#### [EXERCISE INSTRUCTIONS]
1) Reproduce the passage on event planning and big data word for word, starting at "Right now, I" and ending at "the best content.".
2) According to the passage on event planning and big data, at roughly how many conferences does the writer speak each year?

** Opening DOCUMENT SEGMENT block **

Right now, I am in Sweden, preparing to keynote a conference, thinking that the organizers are probably worrying about managing all the details. Every event organizer hopes her event will satisfy all her constituents, but knows how challenging that can be. She wants to do her best to make the conference run more comfortably for the attendee and more efficiently for the hosting organization (while maximizing ROI) and make sure the speakers are delivering the best content.
Planning and executing flawless events has never been an easy mission, and lots of credit goes to those talented event organizers who pull it off regularly. However, what if it could be made easier? Today’s event organizers are flooded with more data than ever, but with fewer resources to handle all these data sources.
On the other side of that coin, I speak at 56 conferences, give or take, every year. I know what poor conference experiences feel like. The experience a host serves up is critical, and how event planners use the data they collect can make or break the experience for attendee and organizer alike. Increasingly, big data strategies could help manage all the logistics associated with events – and they can do it in real time, as the conference is taking place.
I was invited as one of the many “VIP influencers” to speak at IBM’s SmarterCommerce Summit (Glen Gilmore explains what this means). During and following the conference, many of us related our enthusiasm via social media methods of blogs and tweets. IBM neither asked nor required anyone to blog or tweet about the event, but many did. It was difficult not to share enthusiasm for the ways IBM understands how commerce can get smarter (see Bryan Kramer’s reactions here).

** Closing DOCUMENT SEGMENT block **
** Opening DATASET EXTRACT block **

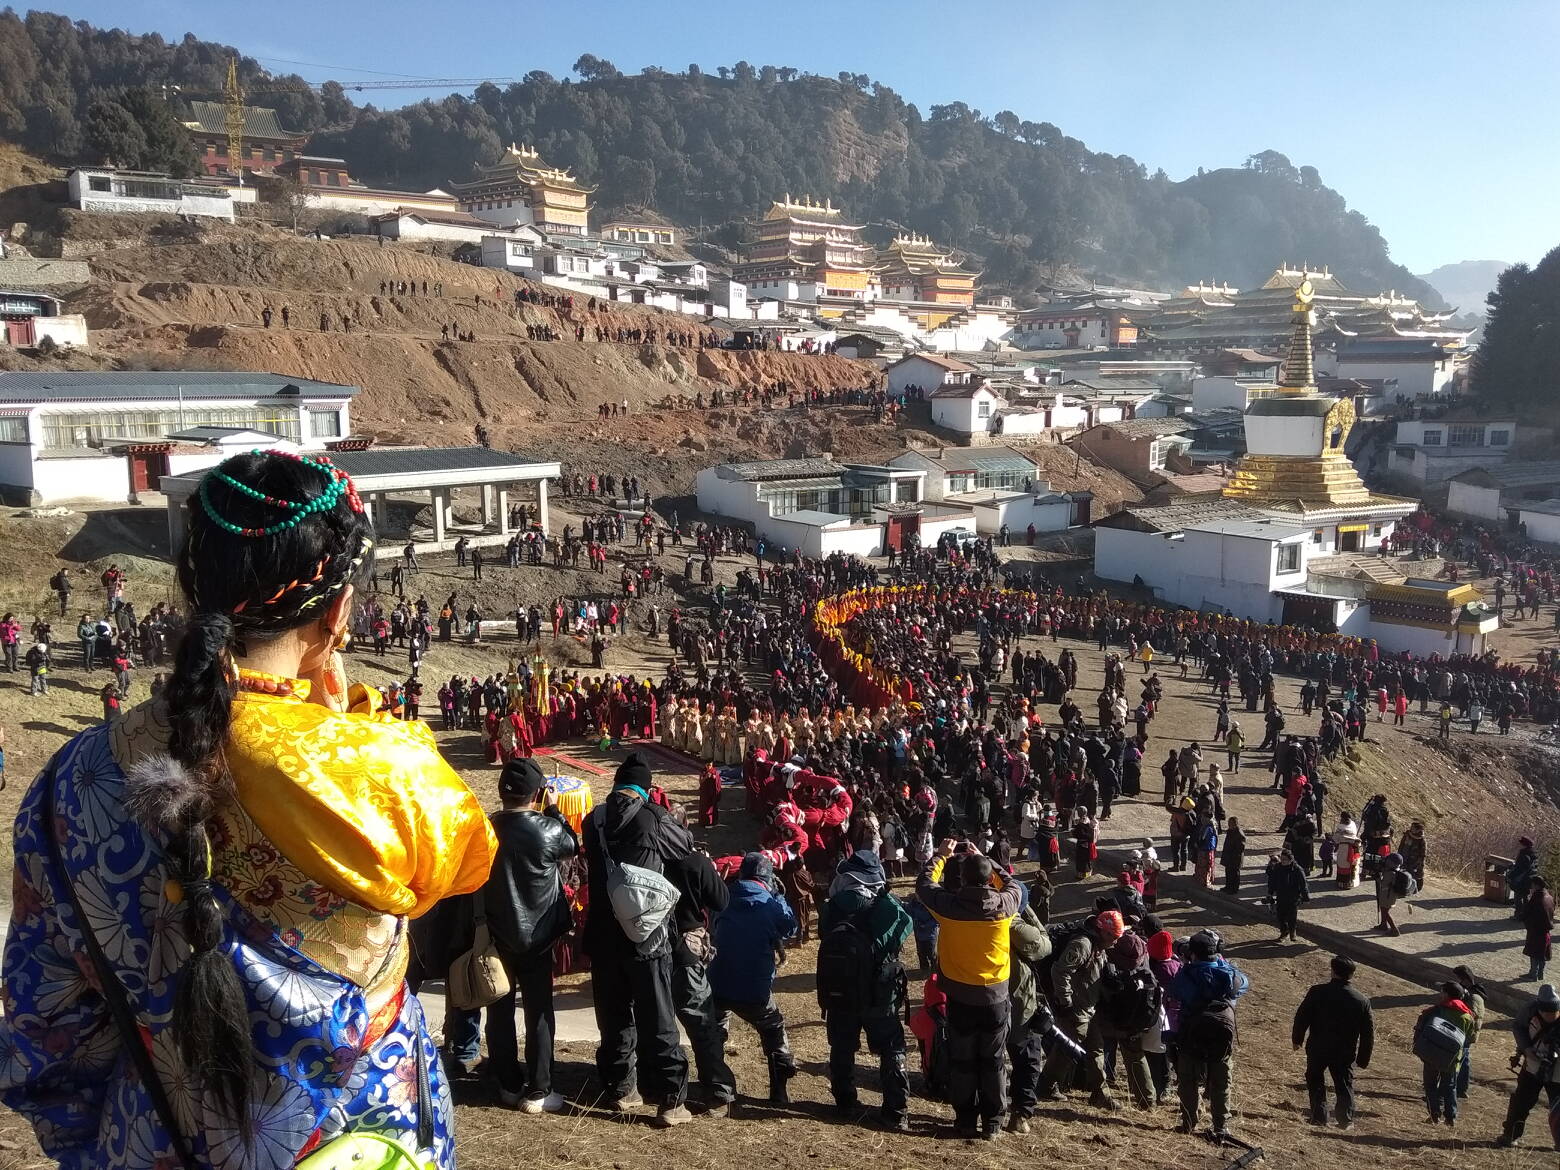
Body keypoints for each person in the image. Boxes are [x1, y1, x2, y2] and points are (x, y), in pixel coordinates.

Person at [0, 449, 497, 1168]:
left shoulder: (67, 780)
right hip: (363, 1145)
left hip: (148, 1142)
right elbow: (464, 859)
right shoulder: (376, 773)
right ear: (337, 613)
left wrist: (98, 1147)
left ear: (188, 587)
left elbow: (48, 1025)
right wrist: (342, 725)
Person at [581, 753, 696, 1127]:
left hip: (602, 932)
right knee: (658, 1014)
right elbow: (685, 847)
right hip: (647, 935)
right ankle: (669, 1100)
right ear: (645, 789)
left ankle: (620, 1089)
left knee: (612, 1015)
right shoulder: (655, 818)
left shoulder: (592, 820)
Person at [482, 758, 579, 1113]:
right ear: (537, 793)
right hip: (539, 935)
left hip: (497, 932)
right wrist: (555, 811)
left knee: (499, 1008)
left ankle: (507, 1082)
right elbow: (572, 845)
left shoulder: (488, 827)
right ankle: (539, 1090)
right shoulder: (547, 829)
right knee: (539, 1011)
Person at [916, 841, 1023, 1139]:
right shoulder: (1006, 905)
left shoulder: (949, 908)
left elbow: (924, 884)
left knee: (962, 1060)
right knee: (993, 1060)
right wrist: (985, 857)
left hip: (960, 996)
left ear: (962, 879)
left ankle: (964, 1119)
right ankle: (992, 1122)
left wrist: (941, 855)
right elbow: (1013, 883)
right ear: (990, 879)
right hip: (996, 997)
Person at [817, 849, 913, 1131]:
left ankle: (845, 1102)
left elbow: (825, 935)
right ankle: (896, 1111)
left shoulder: (832, 905)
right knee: (891, 1047)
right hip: (879, 993)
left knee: (842, 1044)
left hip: (841, 989)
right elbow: (904, 928)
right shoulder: (884, 906)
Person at [707, 853, 799, 1108]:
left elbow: (714, 926)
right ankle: (779, 1091)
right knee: (773, 1029)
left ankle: (717, 1087)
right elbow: (790, 928)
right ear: (768, 878)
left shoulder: (723, 896)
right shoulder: (770, 904)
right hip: (754, 986)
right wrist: (780, 896)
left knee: (715, 1031)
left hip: (718, 980)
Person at [1168, 929, 1250, 1140]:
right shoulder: (1228, 975)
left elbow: (1175, 992)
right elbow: (1244, 984)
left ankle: (1188, 1122)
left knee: (1188, 1081)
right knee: (1222, 1083)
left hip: (1191, 1036)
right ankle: (1221, 1126)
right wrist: (1223, 964)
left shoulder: (1186, 974)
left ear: (1192, 953)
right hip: (1221, 1038)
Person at [1292, 955, 1373, 1128]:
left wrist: (1297, 1039)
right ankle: (1345, 1119)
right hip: (1344, 1050)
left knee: (1315, 1079)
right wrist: (1363, 1058)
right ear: (1351, 974)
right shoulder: (1361, 1000)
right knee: (1344, 1083)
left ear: (1333, 971)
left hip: (1318, 1047)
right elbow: (1367, 1034)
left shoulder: (1317, 991)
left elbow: (1302, 1016)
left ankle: (1319, 1116)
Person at [1496, 981, 1560, 1149]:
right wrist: (1527, 1049)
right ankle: (1510, 1135)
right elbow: (1518, 1027)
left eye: (1553, 1012)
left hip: (1559, 1072)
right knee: (1521, 1102)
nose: (1550, 1015)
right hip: (1533, 1066)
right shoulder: (1529, 1010)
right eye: (1546, 1012)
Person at [1414, 982, 1474, 1128]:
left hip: (1432, 1054)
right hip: (1453, 1058)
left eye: (1442, 992)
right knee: (1450, 1085)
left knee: (1430, 1084)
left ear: (1447, 994)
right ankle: (1450, 1118)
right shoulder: (1468, 1016)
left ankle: (1434, 1115)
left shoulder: (1436, 1010)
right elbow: (1469, 1038)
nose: (1440, 994)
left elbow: (1421, 1027)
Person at [1266, 848, 1309, 941]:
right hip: (1281, 896)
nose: (1283, 861)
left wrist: (1305, 897)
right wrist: (1270, 893)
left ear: (1290, 860)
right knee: (1281, 916)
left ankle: (1293, 932)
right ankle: (1284, 932)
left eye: (1285, 859)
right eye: (1282, 859)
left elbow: (1303, 884)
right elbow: (1273, 881)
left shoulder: (1297, 870)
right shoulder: (1278, 867)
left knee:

** Closing DATASET EXTRACT block **

#### [SOLUTIONS]
1)
Right now, I am in Sweden, preparing to keynote a conference, thinking that the organizers are probably worrying about managing all the details. Every event organizer hopes her event will satisfy all her constituents, but knows how challenging that can be. She wants to do her best to make the conference run more comfortably for the attendee and more efficiently for the hosting organization (while maximizing ROI) and make sure the speakers are delivering the best content.

2) About 56 conferences a year.